■ **Aim**: Continue the post below about a high school student's self-confidence and first school football game, starting after its last sentence.

■ **Document extract**:
• • • • •

Hi all, I'm in my last year of high school right now. I've been working diligently on self improvement, especially in the realm of self-confidence ever since the 7th grade. I'll tell you I have come a very long way and I am very happy. Put it this way, I'm the only one in the school it seems who was actually looking forward to our public speaking classes. On a scale of 1-10, 1 being social anxiety, 5 being average, 10 being celebrity type confidence, I'm about a 8. Really it's not that I can't talk a lot, I just don't iniate much.

Anyway, I've never been a social person, over the summer, I very succesfully used hypnosis to help me with this problem and yesterday I decided to go to my first school football game ever.

I've never used any sort of mind altering substance but with few close friends. I decided to use marijuana for the game because a)in case it was terrible like my antisocial self worried, I could hide behind it... and b)wanted to see what the social benefits were.

Well let me tell you it was great. I had 10 level confidence. I could say what I thought, I was more charismatic, I felt a better connection with people as often I am unintentionally cold.

• • • • •

■ **Given data**:
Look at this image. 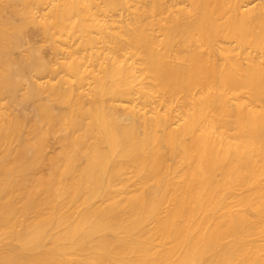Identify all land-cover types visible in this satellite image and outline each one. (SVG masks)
<instances>
[{"label":"bare ground","instance_id":"1","mask_svg":"<svg viewBox=\"0 0 264 264\" xmlns=\"http://www.w3.org/2000/svg\"><path fill=\"white\" fill-rule=\"evenodd\" d=\"M0 264H264V0H0Z\"/></svg>","mask_w":264,"mask_h":264},{"label":"rangeland","instance_id":"2","mask_svg":"<svg viewBox=\"0 0 264 264\" xmlns=\"http://www.w3.org/2000/svg\"><path fill=\"white\" fill-rule=\"evenodd\" d=\"M49 150H50V148H49ZM50 154H54V152L51 150V152H50ZM48 164H49V162L48 161H45L42 165H43V167H45V169H44V175H47V173H48V171H49V169L47 168L48 167Z\"/></svg>","mask_w":264,"mask_h":264}]
</instances>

• • • • •

■ **Answer to the problem**:
This is what I've been striving for all my life. My confidence I have now is great, I'm very happy, but it seems like a front (a strong one though), where as last night, under the influence, it seemed real, because I actually YEARNED to socialize and connect with people.

I do not use marijuana often and I don't wish to start, but the experience was so amazing, really opened my eyes to where I could be. I want to be that confident again! Forever!

How can I reach this point, this point beyond points. Like I said before, I CAN talk to people just fine, no matter how large the crowd is, but I just don't connect with them. I don't let the me shine through.